Work to be completed » Scan the listing below. Report each line that includes "Konfiguration".

** Opening The records block **

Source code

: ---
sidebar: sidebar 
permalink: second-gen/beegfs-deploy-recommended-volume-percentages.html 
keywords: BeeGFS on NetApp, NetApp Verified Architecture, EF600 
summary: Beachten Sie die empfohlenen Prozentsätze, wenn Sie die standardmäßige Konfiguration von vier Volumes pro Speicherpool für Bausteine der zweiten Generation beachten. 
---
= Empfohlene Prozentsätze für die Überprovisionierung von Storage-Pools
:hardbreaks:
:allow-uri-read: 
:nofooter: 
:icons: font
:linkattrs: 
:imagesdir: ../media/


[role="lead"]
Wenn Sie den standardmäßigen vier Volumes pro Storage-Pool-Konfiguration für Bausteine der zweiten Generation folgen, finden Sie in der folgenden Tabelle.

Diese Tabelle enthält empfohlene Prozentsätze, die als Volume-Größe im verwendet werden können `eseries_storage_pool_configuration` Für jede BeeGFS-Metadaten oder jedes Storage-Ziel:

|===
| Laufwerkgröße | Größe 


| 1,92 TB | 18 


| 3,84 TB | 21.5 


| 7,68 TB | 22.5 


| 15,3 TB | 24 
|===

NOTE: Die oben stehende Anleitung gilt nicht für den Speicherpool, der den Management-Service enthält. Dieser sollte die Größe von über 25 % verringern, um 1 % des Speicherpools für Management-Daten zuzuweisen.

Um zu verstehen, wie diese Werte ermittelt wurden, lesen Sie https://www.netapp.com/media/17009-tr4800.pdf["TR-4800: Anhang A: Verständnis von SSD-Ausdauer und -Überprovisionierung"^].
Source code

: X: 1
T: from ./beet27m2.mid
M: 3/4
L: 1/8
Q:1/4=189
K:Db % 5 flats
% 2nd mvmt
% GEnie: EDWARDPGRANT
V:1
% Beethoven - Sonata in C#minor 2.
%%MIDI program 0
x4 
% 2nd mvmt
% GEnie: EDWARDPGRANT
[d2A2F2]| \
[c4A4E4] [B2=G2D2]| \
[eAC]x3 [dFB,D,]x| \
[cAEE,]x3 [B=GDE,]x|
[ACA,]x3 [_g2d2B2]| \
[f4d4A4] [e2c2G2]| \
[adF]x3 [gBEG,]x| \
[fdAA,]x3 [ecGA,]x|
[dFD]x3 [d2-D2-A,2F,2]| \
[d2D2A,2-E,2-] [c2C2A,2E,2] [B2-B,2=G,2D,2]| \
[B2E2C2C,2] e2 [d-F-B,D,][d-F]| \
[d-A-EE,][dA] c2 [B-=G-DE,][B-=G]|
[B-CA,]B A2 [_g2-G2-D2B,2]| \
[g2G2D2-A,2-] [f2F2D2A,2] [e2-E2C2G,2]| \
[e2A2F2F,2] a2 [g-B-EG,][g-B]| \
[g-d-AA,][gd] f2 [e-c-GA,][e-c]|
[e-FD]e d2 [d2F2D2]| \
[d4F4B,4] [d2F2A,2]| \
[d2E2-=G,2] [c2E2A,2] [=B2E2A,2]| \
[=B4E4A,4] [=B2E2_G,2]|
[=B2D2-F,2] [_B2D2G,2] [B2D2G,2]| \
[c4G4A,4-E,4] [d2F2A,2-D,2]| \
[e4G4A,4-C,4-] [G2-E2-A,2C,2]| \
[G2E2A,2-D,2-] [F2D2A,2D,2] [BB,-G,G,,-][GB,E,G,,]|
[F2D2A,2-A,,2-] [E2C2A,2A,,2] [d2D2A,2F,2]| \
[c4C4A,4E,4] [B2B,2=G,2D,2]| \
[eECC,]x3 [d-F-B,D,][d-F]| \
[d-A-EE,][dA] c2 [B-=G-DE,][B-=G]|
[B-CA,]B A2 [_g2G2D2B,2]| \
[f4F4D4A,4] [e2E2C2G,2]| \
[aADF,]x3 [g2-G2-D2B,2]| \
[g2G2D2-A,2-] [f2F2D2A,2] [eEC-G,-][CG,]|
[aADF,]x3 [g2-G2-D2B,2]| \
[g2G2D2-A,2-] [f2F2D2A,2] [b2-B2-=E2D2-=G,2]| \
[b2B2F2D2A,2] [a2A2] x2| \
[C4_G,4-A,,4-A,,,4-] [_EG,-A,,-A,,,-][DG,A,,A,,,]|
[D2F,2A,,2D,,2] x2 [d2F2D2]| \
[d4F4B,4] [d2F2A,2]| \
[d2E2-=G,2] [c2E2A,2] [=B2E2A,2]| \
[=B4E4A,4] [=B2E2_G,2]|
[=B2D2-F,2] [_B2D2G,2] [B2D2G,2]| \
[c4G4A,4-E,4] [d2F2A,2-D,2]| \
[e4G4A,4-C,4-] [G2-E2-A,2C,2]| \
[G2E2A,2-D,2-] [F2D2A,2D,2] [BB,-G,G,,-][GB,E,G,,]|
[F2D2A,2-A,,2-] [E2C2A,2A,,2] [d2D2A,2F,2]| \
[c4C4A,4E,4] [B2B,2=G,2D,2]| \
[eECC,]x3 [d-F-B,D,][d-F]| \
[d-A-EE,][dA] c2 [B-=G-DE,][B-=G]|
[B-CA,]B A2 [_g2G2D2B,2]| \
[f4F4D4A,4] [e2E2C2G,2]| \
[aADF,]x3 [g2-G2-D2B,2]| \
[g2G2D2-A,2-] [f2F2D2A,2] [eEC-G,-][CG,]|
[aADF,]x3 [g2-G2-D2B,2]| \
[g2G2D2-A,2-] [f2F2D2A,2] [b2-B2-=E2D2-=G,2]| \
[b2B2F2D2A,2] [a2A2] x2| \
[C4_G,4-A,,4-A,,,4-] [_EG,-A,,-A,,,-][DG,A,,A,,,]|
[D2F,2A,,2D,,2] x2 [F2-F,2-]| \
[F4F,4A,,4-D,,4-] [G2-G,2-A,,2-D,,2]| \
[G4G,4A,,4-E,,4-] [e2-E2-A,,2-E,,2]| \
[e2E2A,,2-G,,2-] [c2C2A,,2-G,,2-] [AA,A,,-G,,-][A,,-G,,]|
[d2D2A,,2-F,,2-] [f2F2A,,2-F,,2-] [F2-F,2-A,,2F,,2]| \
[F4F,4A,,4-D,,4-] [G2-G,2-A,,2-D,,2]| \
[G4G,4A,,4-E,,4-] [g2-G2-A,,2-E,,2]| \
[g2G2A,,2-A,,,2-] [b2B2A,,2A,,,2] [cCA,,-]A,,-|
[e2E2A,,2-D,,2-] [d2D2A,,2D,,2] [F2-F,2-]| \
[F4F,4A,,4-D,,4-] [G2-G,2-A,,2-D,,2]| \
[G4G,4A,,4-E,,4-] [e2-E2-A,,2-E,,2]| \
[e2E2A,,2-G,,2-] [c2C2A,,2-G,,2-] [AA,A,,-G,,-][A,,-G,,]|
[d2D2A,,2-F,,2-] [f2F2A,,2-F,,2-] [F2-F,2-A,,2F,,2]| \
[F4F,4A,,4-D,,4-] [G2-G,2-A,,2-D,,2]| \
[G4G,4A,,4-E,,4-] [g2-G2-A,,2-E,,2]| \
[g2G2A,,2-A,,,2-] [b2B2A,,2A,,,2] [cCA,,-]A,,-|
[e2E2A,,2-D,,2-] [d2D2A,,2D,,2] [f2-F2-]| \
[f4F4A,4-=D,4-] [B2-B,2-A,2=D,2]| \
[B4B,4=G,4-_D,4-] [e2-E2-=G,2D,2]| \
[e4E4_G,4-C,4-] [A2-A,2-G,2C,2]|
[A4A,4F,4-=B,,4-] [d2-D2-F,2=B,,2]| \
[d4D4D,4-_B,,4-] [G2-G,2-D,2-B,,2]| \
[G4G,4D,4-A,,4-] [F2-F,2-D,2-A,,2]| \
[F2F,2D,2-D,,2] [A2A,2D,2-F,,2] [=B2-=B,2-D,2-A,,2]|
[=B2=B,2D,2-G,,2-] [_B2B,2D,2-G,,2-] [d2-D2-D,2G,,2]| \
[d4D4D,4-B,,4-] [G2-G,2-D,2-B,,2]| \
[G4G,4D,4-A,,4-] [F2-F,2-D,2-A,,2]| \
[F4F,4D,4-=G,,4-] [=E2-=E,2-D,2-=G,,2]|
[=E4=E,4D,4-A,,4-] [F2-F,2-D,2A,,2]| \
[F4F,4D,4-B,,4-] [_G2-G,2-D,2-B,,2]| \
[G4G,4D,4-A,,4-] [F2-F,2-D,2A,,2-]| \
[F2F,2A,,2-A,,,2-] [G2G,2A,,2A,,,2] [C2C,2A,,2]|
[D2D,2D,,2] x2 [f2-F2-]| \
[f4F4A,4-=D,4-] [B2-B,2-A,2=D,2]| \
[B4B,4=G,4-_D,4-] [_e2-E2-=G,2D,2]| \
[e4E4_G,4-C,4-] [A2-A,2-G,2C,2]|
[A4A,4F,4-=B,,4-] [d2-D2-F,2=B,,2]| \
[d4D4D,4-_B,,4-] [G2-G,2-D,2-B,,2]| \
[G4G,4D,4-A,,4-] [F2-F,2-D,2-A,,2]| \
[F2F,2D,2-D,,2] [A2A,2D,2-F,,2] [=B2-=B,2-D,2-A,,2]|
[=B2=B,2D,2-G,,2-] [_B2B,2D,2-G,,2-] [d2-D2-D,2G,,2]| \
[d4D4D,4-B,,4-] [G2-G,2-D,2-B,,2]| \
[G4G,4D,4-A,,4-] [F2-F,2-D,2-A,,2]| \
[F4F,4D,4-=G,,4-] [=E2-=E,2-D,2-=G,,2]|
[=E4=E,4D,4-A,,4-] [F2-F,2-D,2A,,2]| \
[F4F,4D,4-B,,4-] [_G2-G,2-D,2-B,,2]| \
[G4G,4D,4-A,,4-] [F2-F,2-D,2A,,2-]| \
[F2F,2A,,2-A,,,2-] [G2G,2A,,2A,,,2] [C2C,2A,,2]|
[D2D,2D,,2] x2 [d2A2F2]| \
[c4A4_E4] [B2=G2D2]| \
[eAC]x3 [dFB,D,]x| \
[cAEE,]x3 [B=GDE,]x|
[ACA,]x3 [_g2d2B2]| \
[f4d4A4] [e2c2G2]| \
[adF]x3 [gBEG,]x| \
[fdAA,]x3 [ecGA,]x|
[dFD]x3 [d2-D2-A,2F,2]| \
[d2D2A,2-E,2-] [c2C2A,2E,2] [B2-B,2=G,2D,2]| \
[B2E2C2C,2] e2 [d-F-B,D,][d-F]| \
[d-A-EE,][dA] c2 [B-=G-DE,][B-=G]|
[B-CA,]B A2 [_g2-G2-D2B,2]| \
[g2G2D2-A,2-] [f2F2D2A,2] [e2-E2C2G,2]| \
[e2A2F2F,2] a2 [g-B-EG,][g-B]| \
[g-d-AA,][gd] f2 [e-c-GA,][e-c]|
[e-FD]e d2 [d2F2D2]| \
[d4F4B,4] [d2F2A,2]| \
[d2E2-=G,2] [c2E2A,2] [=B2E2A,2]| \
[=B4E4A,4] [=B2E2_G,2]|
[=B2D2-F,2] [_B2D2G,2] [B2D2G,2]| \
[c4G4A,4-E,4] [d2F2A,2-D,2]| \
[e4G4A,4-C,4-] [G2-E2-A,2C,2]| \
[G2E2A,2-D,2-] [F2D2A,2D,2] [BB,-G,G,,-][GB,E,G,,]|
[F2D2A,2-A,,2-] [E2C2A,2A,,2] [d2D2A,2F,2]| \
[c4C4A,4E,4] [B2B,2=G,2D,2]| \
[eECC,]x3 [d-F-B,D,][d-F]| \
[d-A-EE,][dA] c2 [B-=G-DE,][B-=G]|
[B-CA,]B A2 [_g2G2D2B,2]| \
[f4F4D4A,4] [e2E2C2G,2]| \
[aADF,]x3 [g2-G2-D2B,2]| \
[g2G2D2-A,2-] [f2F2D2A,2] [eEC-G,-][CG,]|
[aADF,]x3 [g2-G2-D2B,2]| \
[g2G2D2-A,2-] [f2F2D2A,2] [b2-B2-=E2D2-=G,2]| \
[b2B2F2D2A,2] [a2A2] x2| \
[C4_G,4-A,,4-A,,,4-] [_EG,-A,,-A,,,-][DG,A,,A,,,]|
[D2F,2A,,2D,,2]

** Closing The records block **

Expected answer »
summary: Beachten Sie die empfohlenen Prozentsätze, wenn Sie die standardmäßige Konfiguration von vier Volumes pro Speicherpool für Bausteine der zweiten Generation beachten. 
Wenn Sie den standardmäßigen vier Volumes pro Storage-Pool-Konfiguration für Bausteine der zweiten Generation folgen, finden Sie in der folgenden Tabelle.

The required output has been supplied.